Source code in src/sssom/io.py
get_metadata_and_prefix_map(metadata_path=None, *, prefix_map_mode=None)
¶
Load metadata and a prefix map in a deprecated way.
Source code in src/sssom/io.py
extract_iris(input, converter)
¶
Recursively extracts a list of IRIs from a string or file.
:param input: CURIE OR list of CURIEs OR file path containing the same. :param converter: Prefix map of mapping set (possibly) containing custom prefix:IRI combination.
:returns: A list of IRIs.
Source code in src/sssom/io.py
run_sql_query(query, inputs, output=None)
¶
Run a SQL query over one or more SSSOM files.
Each of the N inputs is assigned a table name df1, df2, ..., dfN
Alternatively, the filenames can be used as table names - these are first stemmed E.g. ~/dir/my.sssom.tsv becomes a table called 'my'
Example: sssom dosql -Q "SELECT * FROM df1 WHERE confidence>0.5 ORDER BY confidence" my.sssom.tsv
Example:
sssom dosql -Q "SELECT file1.*,file2.object_id AS ext_object_id, file2.object_label AS
ext_object_label FROM file1 INNER JOIN file2 WHERE file1.object_id = file2.subject_id" FROM
file1.sssom.tsv file2.sssom.tsv
:param query: Query to be executed over a pandas DataFrame (msdf.df). :param inputs: Input files that form the source tables for query. :param output: Output.
:returns: Filtered MappingSetDataFrame object.
Source code in src/sssom/io.py
filter_file(input, output=None, **kwargs)
¶
Filter a dataframe by dynamically generating queries based on user input.
e.g. sssom filter --subject_id x:% --subject_id y:% --object_id y:% --object_id z:% tests/data/basic.tsv
yields the query:
"SELECT * FROM df WHERE (subject_id LIKE 'x:%' OR subject_id LIKE 'y:%') AND (object_id LIKE 'y:%' OR object_id LIKE 'z:%') " and displays the output.
:param input: DataFrame to be queried over. :param output: Output location. :param kwargs: Filter options provided by user which generate queries (e.g.: --subject_id x:%).
:returns: Filtered MappingSetDataFrame object.
:raises ValueError: If parameter provided is invalid.
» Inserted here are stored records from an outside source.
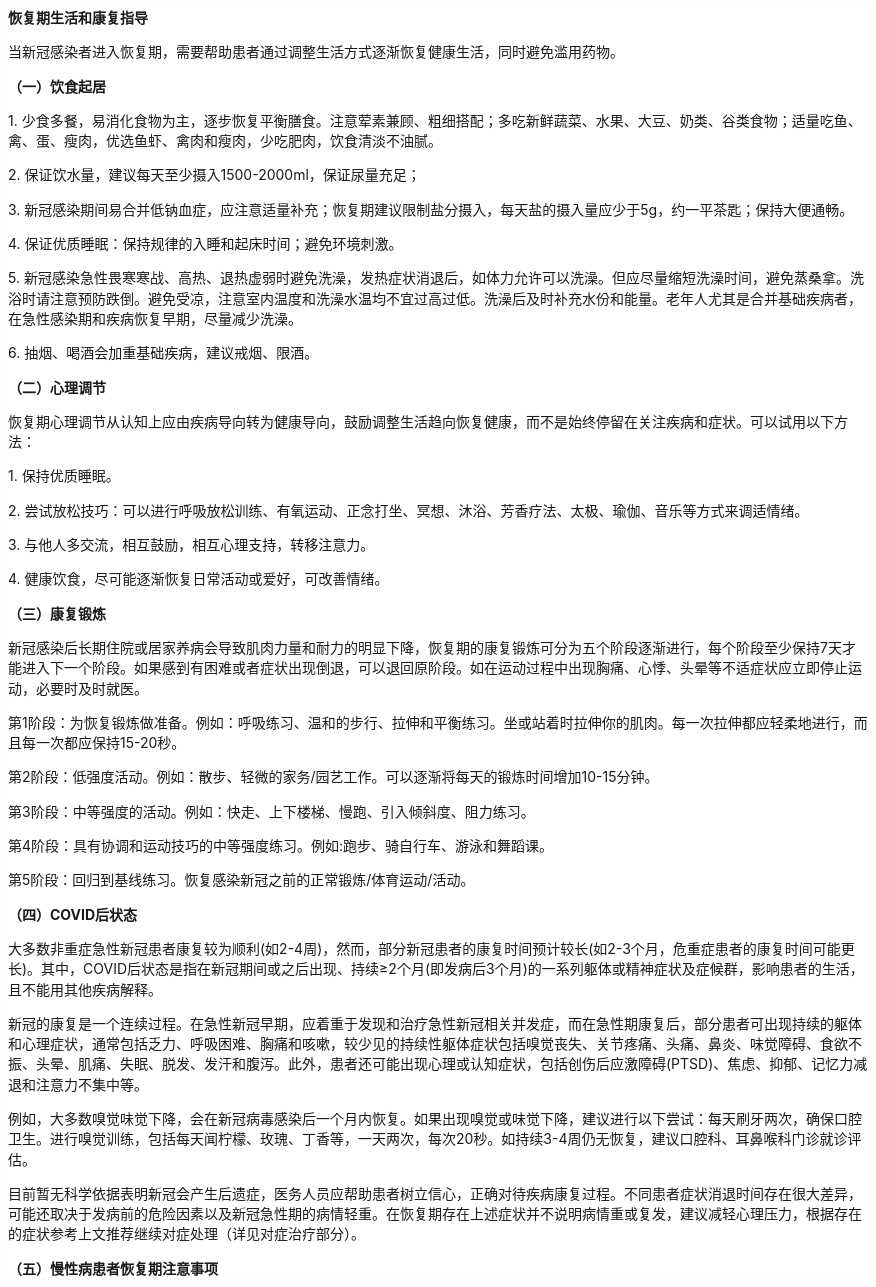 **恢复期生活和康复指导**

当新冠感染者进入恢复期，需要帮助患者通过调整生活方式逐渐恢复健康生活，同时避免滥用药物。

**（一）饮食起居**

1\.
少食多餐，易消化食物为主，逐步恢复平衡膳食。注意荤素兼顾、粗细搭配；多吃新鲜蔬菜、水果、大豆、奶类、谷类食物；适量吃鱼、禽、蛋、瘦肉，优选鱼虾、禽肉和瘦肉，少吃肥肉，饮食清淡不油腻。

2\. 保证饮水量，建议每天至少摄入1500-2000ml，保证尿量充足；

3\. 新冠感染期间易合并低钠血症，应注意适量补充；恢复期建议限制盐分摄入，每天盐的摄入量应少于5g，约一平茶匙；保持大便通畅。

4\. 保证优质睡眠：保持规律的入睡和起床时间；避免环境刺激。

5\.
新冠感染急性畏寒寒战、高热、退热虚弱时避免洗澡，发热症状消退后，如体力允许可以洗澡。但应尽量缩短洗澡时间，避免蒸桑拿。洗浴时请注意预防跌倒。避免受凉，注意室内温度和洗澡水温均不宜过高过低。洗澡后及时补充水份和能量。老年人尤其是合并基础疾病者，在急性感染期和疾病恢复早期，尽量减少洗澡。

6\. 抽烟、喝酒会加重基础疾病，建议戒烟、限酒。

**（二）心理调节**

恢复期心理调节从认知上应由疾病导向转为健康导向，鼓励调整生活趋向恢复健康，而不是始终停留在关注疾病和症状。可以试用以下方法：

1\. 保持优质睡眠。

2\. 尝试放松技巧：可以进行呼吸放松训练、有氧运动、正念打坐、冥想、沐浴、芳香疗法、太极、瑜伽、音乐等方式来调适情绪。

3\. 与他人多交流，相互鼓励，相互心理支持，转移注意力。

4\. 健康饮食，尽可能逐渐恢复日常活动或爱好，可改善情绪。

**（三）康复锻炼**

新冠感染后长期住院或居家养病会导致肌肉力量和耐力的明显下降，恢复期的康复锻炼可分为五个阶段逐渐进行，每个阶段至少保持7天才能进入下一个阶段。如果感到有困难或者症状出现倒退，可以退回原阶段。如在运动过程中出现胸痛、心悸、头晕等不适症状应立即停止运动，必要时及时就医。

第1阶段：为恢复锻炼做准备。例如：呼吸练习、温和的步行、拉伸和平衡练习。坐或站着时拉伸你的肌肉。每一次拉伸都应轻柔地进行，而且每一次都应保持15-20秒。

第2阶段：低强度活动。例如：散步、轻微的家务/园艺工作。可以逐渐将每天的锻炼时间增加10-15分钟。

第3阶段：中等强度的活动。例如：快走、上下楼梯、慢跑、引入倾斜度、阻力练习。

第4阶段：具有协调和运动技巧的中等强度练习。例如:跑步、骑自行车、游泳和舞蹈课。

第5阶段：回归到基线练习。恢复感染新冠之前的正常锻炼/体育运动/活动。

**（四）COVID后状态**

大多数非重症急性新冠患者康复较为顺利(如2-4周)，然而，部分新冠患者的康复时间预计较长(如2-3个月，危重症患者的康复时间可能更长)。其中，COVID后状态是指在新冠期间或之后出现、持续≥2个月(即发病后3个月)的一系列躯体或精神症状及症候群，影响患者的生活，且不能用其他疾病解释。

新冠的康复是一个连续过程。在急性新冠早期，应着重于发现和治疗急性新冠相关并发症，而在急性期康复后，部分患者可出现持续的躯体和心理症状，通常包括乏力、呼吸困难、胸痛和咳嗽，较少见的持续性躯体症状包括嗅觉丧失、关节疼痛、头痛、鼻炎、味觉障碍、食欲不振、头晕、肌痛、失眠、脱发、发汗和腹泻。此外，患者还可能出现心理或认知症状，包括创伤后应激障碍(PTSD)、焦虑、抑郁、记忆力减退和注意力不集中等。

例如，大多数嗅觉味觉下降，会在新冠病毒感染后一个月内恢复。如果出现嗅觉或味觉下降，建议进行以下尝试：每天刷牙两次，确保口腔卫生。进行嗅觉训练，包括每天闻柠檬、玫瑰、丁香等，一天两次，每次20秒。如持续3-4周仍无恢复，建议口腔科、耳鼻喉科门诊就诊评估。

目前暂无科学依据表明新冠会产生后遗症，医务人员应帮助患者树立信心，正确对待疾病康复过程。不同患者症状消退时间存在很大差异，可能还取决于发病前的危险因素以及新冠急性期的病情轻重。在恢复期存在上述症状并不说明病情重或复发，建议减轻心理压力，根据存在的症状参考上文推荐继续对症处理（详见对症治疗部分）。

**（五）慢性病患者恢复期注意事项**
Source code in src/sssom/io.py
annotate_file(input, output=None, replace_multivalued=False, **kwargs)
¶
Annotate a file i.e. add custom metadata to the mapping set.
:param input: SSSOM tsv file to be queried over.
:param output: Output location.
:param replace_multivalued: Multivalued slots should be replaced or not, defaults to False
:param kwargs: Options provided by user which are added to the metadata (e.g. --mapping_set_id
http://example.org/abcd)
:returns: Annotated MappingSetDataFrame object.